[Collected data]

________

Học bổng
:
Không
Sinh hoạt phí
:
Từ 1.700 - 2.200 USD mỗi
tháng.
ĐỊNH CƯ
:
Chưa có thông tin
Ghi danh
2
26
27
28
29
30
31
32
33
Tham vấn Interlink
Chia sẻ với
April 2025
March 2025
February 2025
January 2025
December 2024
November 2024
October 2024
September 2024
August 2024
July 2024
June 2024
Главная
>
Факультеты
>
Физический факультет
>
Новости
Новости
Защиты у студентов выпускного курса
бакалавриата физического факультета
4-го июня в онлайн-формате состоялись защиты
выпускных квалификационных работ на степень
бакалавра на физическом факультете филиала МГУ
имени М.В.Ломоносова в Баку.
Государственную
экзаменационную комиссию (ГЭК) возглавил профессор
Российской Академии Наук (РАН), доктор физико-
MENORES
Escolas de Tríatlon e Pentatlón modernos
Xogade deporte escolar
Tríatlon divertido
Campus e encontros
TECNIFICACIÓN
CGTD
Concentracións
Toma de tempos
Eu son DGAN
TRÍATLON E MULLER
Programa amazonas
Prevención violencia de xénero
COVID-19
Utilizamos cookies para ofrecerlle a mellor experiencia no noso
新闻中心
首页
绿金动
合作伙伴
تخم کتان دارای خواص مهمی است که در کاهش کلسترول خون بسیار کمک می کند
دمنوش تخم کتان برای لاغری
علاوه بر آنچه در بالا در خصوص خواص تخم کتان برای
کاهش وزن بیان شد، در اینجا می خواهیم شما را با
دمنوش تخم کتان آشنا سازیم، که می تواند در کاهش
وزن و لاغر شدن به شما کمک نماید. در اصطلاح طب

________

PROBLEM DETAILS:
Collect each line above holding the string "خواص".

SOLUTION TO THIS EXERCISE:
تخم کتان دارای خواص مهمی است که در کاهش کلسترول خون بسیار کمک می کند
علاوه بر آنچه در بالا در خصوص خواص تخم کتان برای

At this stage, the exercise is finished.